### Data entries
******
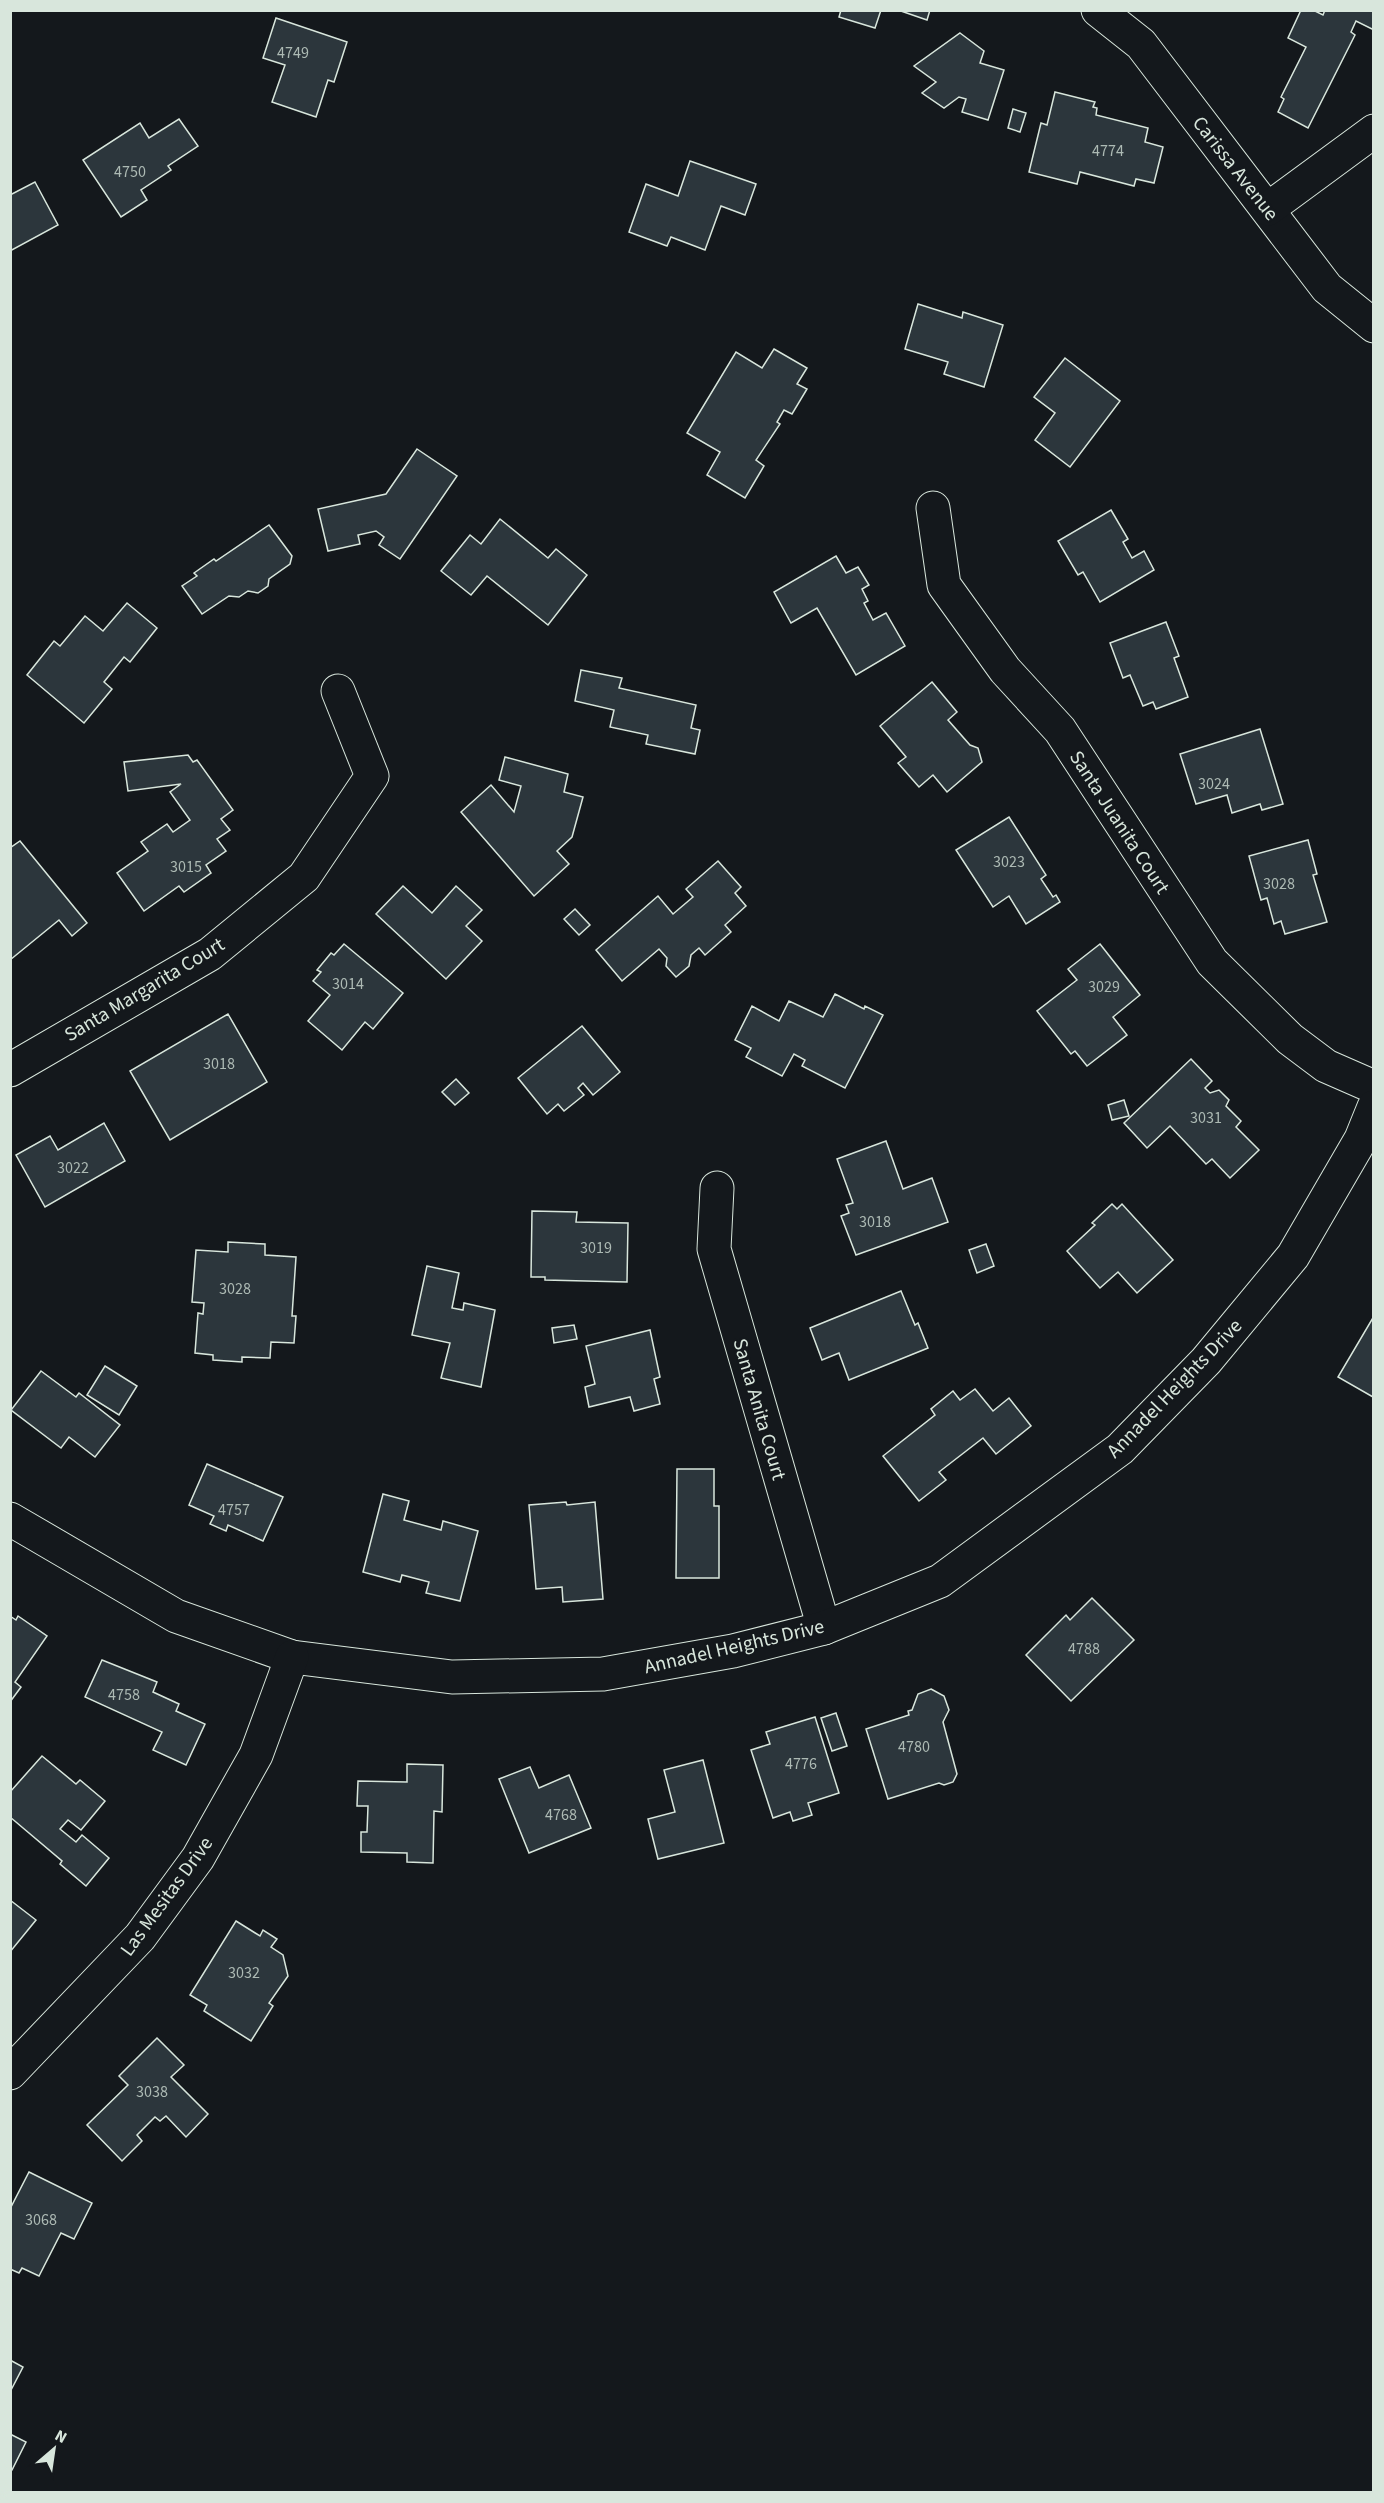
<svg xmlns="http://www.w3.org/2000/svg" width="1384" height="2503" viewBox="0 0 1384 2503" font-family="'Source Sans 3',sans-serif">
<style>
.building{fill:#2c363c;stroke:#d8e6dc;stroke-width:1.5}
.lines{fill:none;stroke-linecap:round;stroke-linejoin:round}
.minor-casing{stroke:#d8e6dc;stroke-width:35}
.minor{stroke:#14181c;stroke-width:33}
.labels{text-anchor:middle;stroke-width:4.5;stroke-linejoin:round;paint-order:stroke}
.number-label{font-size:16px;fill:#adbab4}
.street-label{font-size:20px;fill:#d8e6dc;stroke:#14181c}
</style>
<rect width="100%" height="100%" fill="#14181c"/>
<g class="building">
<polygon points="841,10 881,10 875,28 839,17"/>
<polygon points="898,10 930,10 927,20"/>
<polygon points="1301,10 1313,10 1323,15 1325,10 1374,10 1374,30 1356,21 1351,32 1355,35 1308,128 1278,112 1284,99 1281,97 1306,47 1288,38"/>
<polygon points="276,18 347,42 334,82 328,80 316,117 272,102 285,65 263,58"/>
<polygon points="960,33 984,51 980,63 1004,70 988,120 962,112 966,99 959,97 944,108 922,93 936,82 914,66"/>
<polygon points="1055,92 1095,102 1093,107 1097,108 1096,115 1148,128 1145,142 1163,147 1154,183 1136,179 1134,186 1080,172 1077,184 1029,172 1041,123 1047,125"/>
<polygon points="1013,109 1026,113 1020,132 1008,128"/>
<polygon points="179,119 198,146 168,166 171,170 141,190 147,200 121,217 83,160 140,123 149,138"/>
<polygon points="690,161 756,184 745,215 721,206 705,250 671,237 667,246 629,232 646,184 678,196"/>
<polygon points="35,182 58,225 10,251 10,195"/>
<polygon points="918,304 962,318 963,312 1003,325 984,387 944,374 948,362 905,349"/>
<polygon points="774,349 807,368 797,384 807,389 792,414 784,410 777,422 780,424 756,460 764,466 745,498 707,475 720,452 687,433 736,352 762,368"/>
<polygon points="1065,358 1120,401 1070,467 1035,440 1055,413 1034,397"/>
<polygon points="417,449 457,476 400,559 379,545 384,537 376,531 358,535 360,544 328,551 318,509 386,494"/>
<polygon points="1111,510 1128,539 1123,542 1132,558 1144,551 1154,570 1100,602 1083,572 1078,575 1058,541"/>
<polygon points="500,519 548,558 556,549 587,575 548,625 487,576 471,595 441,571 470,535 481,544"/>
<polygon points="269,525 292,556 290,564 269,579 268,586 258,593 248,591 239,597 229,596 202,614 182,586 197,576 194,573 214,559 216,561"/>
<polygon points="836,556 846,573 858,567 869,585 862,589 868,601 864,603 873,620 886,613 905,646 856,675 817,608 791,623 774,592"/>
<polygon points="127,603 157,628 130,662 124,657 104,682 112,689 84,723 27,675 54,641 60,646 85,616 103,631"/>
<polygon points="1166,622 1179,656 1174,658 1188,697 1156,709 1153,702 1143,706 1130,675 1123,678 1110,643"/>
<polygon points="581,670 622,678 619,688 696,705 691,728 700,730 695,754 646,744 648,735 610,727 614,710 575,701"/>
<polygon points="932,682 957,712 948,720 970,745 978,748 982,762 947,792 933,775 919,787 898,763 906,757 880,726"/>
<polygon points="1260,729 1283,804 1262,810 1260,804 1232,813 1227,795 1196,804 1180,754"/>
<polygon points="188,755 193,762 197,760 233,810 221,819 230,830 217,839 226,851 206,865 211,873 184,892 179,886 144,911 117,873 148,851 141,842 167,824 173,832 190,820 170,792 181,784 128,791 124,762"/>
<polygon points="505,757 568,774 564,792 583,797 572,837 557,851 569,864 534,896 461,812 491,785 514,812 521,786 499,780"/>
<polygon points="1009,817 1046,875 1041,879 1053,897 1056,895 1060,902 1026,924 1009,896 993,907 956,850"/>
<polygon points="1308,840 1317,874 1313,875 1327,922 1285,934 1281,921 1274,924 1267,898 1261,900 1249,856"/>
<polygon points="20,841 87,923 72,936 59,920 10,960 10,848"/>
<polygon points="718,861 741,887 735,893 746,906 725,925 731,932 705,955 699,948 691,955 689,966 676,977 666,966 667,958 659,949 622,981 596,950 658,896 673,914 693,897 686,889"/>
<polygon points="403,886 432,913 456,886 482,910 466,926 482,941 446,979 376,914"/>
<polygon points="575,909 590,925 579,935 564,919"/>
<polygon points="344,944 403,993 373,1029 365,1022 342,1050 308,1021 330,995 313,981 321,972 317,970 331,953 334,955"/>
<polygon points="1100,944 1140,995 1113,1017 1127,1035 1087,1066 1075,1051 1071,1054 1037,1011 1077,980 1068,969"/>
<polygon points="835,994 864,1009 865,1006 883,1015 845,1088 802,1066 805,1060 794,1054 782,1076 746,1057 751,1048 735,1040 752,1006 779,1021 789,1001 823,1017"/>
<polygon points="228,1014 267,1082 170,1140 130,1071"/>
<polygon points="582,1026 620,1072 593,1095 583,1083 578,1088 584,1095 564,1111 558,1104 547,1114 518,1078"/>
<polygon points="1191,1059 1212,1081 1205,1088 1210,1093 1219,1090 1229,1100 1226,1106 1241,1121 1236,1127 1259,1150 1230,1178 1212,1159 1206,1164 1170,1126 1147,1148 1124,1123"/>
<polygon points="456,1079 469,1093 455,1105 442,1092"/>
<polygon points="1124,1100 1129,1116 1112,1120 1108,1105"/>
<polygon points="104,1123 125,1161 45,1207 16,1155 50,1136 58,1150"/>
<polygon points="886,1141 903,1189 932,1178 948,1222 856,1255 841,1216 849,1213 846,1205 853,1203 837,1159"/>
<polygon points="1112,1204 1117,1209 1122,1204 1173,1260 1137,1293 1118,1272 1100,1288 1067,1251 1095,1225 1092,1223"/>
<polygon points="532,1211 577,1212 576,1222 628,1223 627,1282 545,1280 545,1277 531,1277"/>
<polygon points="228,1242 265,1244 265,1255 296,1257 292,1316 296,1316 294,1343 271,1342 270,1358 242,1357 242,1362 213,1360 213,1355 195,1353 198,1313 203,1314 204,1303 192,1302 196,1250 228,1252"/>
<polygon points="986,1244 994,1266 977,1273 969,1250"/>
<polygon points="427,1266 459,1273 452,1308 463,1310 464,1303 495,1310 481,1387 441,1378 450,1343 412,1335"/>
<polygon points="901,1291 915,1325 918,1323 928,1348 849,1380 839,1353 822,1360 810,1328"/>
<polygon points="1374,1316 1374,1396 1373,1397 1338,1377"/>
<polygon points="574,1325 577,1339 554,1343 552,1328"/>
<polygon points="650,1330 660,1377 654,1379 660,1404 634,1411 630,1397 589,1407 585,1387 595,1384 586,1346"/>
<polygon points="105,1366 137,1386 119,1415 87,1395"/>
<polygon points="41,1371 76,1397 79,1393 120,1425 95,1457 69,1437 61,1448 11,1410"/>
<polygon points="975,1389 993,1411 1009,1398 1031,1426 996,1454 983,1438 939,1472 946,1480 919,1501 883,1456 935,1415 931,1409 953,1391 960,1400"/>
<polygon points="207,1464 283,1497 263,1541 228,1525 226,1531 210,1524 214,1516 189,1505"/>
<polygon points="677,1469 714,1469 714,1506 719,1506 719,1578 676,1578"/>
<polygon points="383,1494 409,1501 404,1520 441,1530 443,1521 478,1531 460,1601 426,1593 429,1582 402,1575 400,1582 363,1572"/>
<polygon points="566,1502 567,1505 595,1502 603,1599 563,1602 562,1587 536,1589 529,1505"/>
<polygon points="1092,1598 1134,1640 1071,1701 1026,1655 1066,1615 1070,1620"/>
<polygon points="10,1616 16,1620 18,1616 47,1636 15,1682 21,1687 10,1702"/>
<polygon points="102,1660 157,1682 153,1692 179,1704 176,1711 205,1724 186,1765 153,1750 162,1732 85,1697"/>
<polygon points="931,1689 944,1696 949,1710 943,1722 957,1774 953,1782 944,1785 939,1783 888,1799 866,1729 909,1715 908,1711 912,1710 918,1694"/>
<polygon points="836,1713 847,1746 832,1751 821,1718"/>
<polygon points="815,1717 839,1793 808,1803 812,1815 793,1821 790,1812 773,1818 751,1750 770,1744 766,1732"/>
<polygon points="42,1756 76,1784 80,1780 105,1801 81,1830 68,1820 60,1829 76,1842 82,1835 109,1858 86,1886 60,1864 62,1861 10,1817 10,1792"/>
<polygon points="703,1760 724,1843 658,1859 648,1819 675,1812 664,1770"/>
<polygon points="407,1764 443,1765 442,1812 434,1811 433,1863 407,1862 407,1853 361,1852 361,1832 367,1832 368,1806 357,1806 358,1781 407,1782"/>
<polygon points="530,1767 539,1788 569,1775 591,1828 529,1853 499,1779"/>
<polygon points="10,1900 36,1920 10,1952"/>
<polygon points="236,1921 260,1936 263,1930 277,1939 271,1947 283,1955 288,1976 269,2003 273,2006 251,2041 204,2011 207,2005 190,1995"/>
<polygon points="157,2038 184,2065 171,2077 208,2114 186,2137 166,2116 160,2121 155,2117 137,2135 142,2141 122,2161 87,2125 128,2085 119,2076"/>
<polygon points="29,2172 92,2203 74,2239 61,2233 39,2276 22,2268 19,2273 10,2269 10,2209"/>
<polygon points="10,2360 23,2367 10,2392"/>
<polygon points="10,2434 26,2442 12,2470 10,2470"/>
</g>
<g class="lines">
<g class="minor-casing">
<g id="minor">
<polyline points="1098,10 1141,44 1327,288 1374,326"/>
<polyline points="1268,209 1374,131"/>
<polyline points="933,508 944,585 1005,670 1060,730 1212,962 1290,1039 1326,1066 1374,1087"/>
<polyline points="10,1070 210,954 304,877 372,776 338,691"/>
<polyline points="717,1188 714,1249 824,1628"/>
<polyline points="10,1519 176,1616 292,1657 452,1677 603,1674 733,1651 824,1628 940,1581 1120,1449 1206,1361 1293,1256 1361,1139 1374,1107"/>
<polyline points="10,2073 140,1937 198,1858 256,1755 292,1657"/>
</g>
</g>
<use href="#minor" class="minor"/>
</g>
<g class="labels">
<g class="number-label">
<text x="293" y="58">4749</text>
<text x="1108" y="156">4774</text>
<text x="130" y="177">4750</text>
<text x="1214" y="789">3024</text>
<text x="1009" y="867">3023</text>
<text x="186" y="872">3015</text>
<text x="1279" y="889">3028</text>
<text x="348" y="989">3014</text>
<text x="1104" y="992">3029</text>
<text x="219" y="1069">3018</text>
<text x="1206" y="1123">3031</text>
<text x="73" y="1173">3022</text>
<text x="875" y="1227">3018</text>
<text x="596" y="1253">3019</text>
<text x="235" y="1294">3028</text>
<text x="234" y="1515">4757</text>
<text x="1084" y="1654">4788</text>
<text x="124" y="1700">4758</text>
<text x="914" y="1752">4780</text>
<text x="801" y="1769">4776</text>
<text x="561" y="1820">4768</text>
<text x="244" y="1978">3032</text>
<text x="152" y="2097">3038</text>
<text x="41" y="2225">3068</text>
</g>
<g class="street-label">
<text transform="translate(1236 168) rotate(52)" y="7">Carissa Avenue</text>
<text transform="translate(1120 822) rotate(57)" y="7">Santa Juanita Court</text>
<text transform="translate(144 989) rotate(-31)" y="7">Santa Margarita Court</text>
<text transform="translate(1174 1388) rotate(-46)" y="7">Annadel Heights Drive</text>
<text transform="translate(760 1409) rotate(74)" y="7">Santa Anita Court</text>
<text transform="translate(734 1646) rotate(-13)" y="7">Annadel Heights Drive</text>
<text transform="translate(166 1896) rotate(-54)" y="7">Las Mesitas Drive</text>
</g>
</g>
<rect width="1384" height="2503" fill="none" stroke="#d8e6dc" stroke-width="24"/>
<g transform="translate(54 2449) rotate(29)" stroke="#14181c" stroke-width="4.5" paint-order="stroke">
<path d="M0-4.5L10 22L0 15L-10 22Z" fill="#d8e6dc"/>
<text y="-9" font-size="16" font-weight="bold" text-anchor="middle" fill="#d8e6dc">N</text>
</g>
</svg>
******
### Exercise
Scan the records above for the string "lines", then report every line that contains it.

### Your solution
.lines{fill:none;stroke-linecap:round;stroke-linejoin:round}
<g class="lines">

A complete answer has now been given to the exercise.